(Beginning of GIVEN INFORMATION)

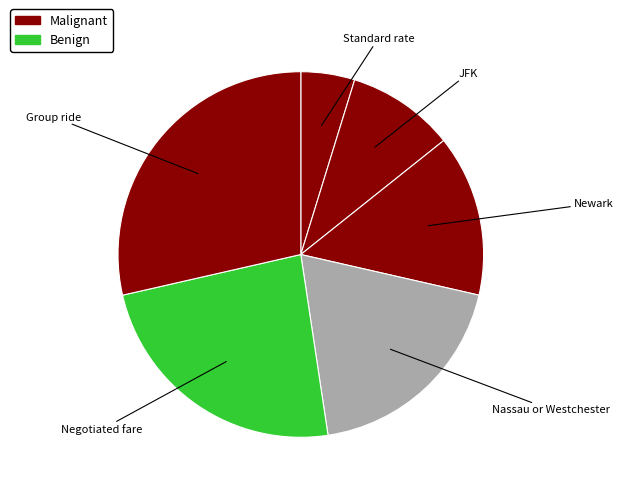

True or false: Newark accounts for 14% of the total.

True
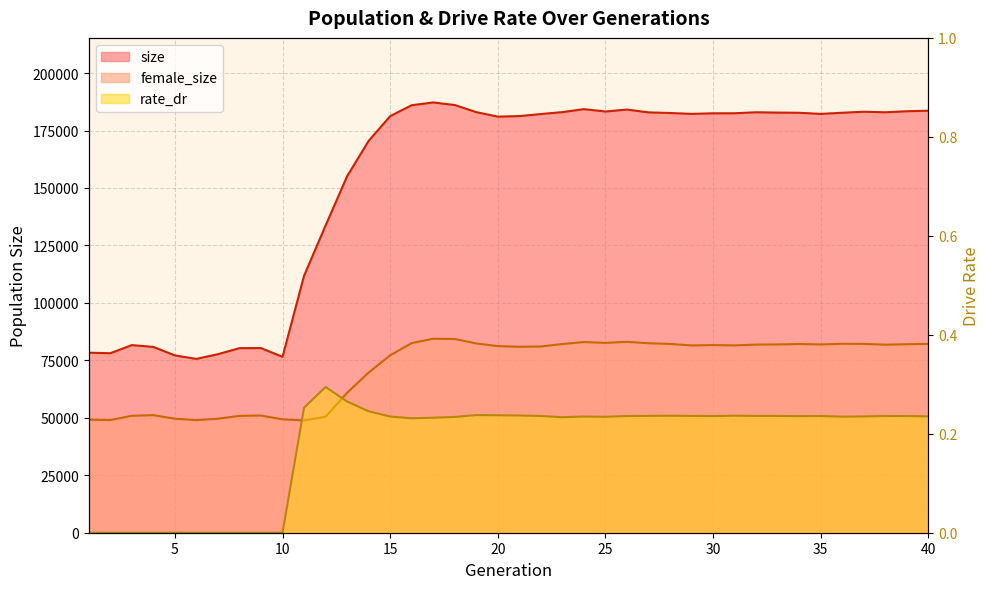

Reading right to left, list all the values displayed in this chart.

size: 40=183628.0	39=183406.0	38=182946.0	37=183187.0	36=182749.0	35=182239.0	34=182737.0	33=182810.0	32=182958.0	31=182519.0	30=182500.0	29=182258.0	28=182632.0	27=182913.0	26=184133.0	25=183281.0	24=184322.0	23=183020.0	22=182182.0	21=181287.0	20=181056.0	19=183010.0	18=186107.0	17=187232.0	16=186015.0	15=181264.0	14=170505.0	13=155107.0	12=133673.0	11=111811.0	10=76526.0	9=80337.0	8=80310.0	7=77696.0	6=75644.0	5=77145.0	4=80846.0	3=81645.0	2=78102.0	1=78342.0
female_size: 40=82159.0	39=82015.0	38=81828.0	37=82170.0	36=82203.0	35=81925.0	34=82108.0	33=81930.0	32=81864.0	31=81499.0	30=81653.0	29=81494.0	28=82152.0	27=82445.0	26=83069.0	25=82599.0	24=82972.0	23=82105.0	22=81049.0	21=80914.0	20=81203.0	19=82352.0	18=84300.0	17=84400.0	16=82523.0	15=77155.0	14=69705.0	13=60884.0	12=50482.0	11=48858.0	10=49330.0	9=50994.0	8=50841.0	7=49616.0	6=48975.0	5=49615.0	4=51161.0	3=50893.0	2=49015.0	1=49185.0
rate_dr: 40=0.2	39=0.2	38=0.2	37=0.2	36=0.2	35=0.2	34=0.2	33=0.2	32=0.2	31=0.2	30=0.2	29=0.2	28=0.2	27=0.2	26=0.2	25=0.2	24=0.2	23=0.2	22=0.2	21=0.2	20=0.2	19=0.2	18=0.2	17=0.2	16=0.2	15=0.2	14=0.2	13=0.3	12=0.3	11=0.3	10=0.0	9=0.0	8=0.0	7=0.0	6=0.0	5=0.0	4=0.0	3=0.0	2=0.0	1=0.0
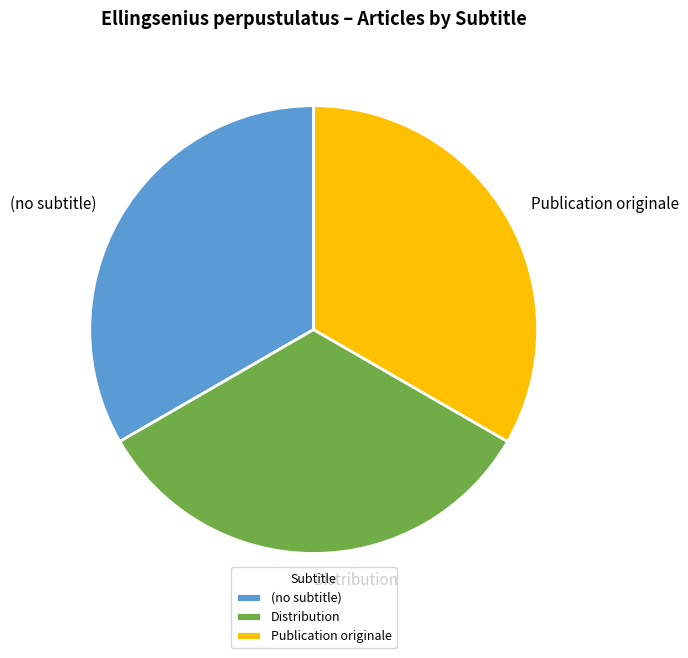

How many segments does this pie chart have?

3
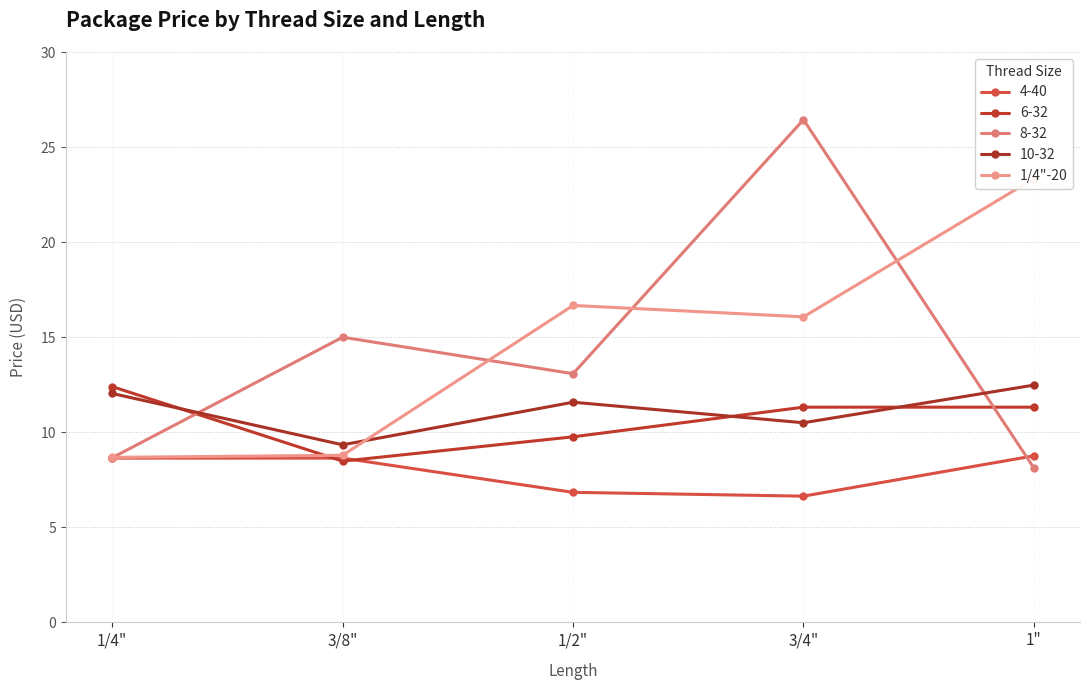

Between 1/4" and 1/2", which is larger?

1/2"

(End of GIVEN INFORMATION)

Gather each line in the rows above that contains the word "this" and copy those lines out in full.

| EXERCISE RESPONSE |
Reading right to left, list all the values displayed in this chart.
How many segments does this pie chart have?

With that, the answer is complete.